As you may know, I'm using Qubes Os , and sincerely I think that Whonix can be too bloated. Whonix needs 4 virtual machines in Qubes OS in order to work:

sys-whonixIs the Whonix VM running the Tor Network (backend)
whonix-gsIt is a Template VM for the Whonix frontend with Tor Browser.
whonix-wsIt is the Template VM for the Whonix backend
whonix-ws-dvmIt is the Whonix frontend

Even so, you also need to update dom0, Fedora and maybe Debian, thus, Qubes OS requires a regular update of 5 OS.

Once I uninstalled VLC of Whonix, and it uninstalled half of system, ruining it. Then I realized that the Qubes OS's Whonix is too bloated. Qubes Os needs a minimal Whonix only focused in running the Tor Browser.

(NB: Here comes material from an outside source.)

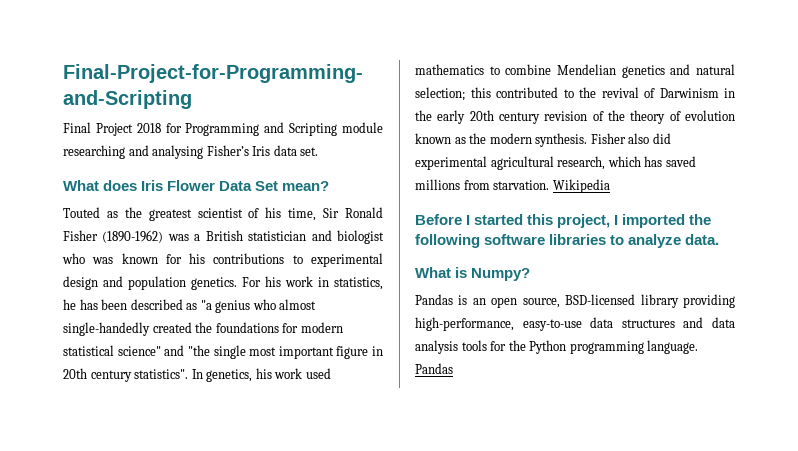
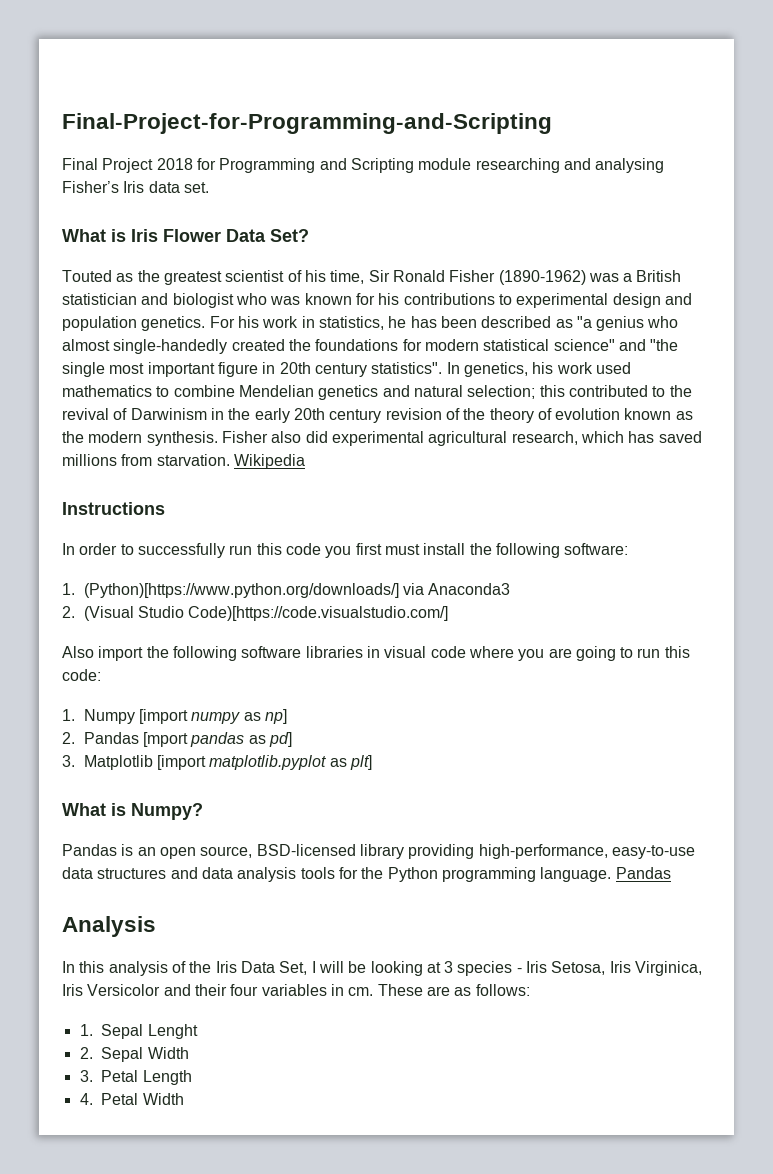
[103,180,138,191] does -> [111,229,126,242] is
[255,181,330,191] Set mean? -> [270,229,309,242] Set?
[415,214,712,228] [415,234,720,248] Before I started this project, I imported the following software libraries to analyze data. -> [62,502,165,515] [62,543,629,558] [62,583,511,598] [62,606,449,621] [62,646,690,661] [62,669,101,681] [62,709,287,724] [62,732,292,747] [62,755,372,770] Instructions // In order to successfully run this code you first must install the following software: // 1. (Python)[https://www.python.org/downloads/] via Anaconda3 // 2. (Visual Studio Code)[https://code.visualstudio.com/] // Also import the following software libraries in visual code where you are going to run this code: // 1. Numpy [import numpy as np] // 2. Pandas [mport pandas as pd] // 3. Matplotlib [import matplotlib.pyplot as plt]
(453, 368) none -> [62,916,156,937] [62,961,703,976] [62,984,530,996] [79,1024,198,1039] [79,1047,189,1062] [79,1070,192,1085] [79,1093,184,1105] // Analysis // In this analysis of the Iris Data Set, I will be looking at 3 species - Iris Setosa, Iris Virginica, Iris Versicolor and their four variables in cm. These are as follows: // 1. Sepal Lenght // 2. Sepal Width // 3. Petal Length // 4. Petal Width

Whonix depends in its own repository, I don't agree with centralization, there must be several repos you can choose, but then an eviden problem arises, that any of them can be compromised. Right?

So that, I had this problem: the Whonix repo expired when I needed to install very important updates , the repo was re-enabled several hours later.

I want you to know that we are depending so much in many people, the ideal is to create your own minimal "Whonix".

But it is more practical to use Tails in Qubes Os, since Tails uses a Transparent Proxy to Tor, so everything must be pass through Tor unless you got hacked. But everything will be lost after shutting down the Virtual Machine. So it's not that bad.

I recommend you to create your own LiveCD of any Linux or BSD with transparent Tor proxy instead using Tails, so that you don't have to depend on so many updates, however it is easier to remake a Tails iso than a self-build image.

You can use Gentoo for that purpose, so you will be aware of what exactly are you installing (and doing).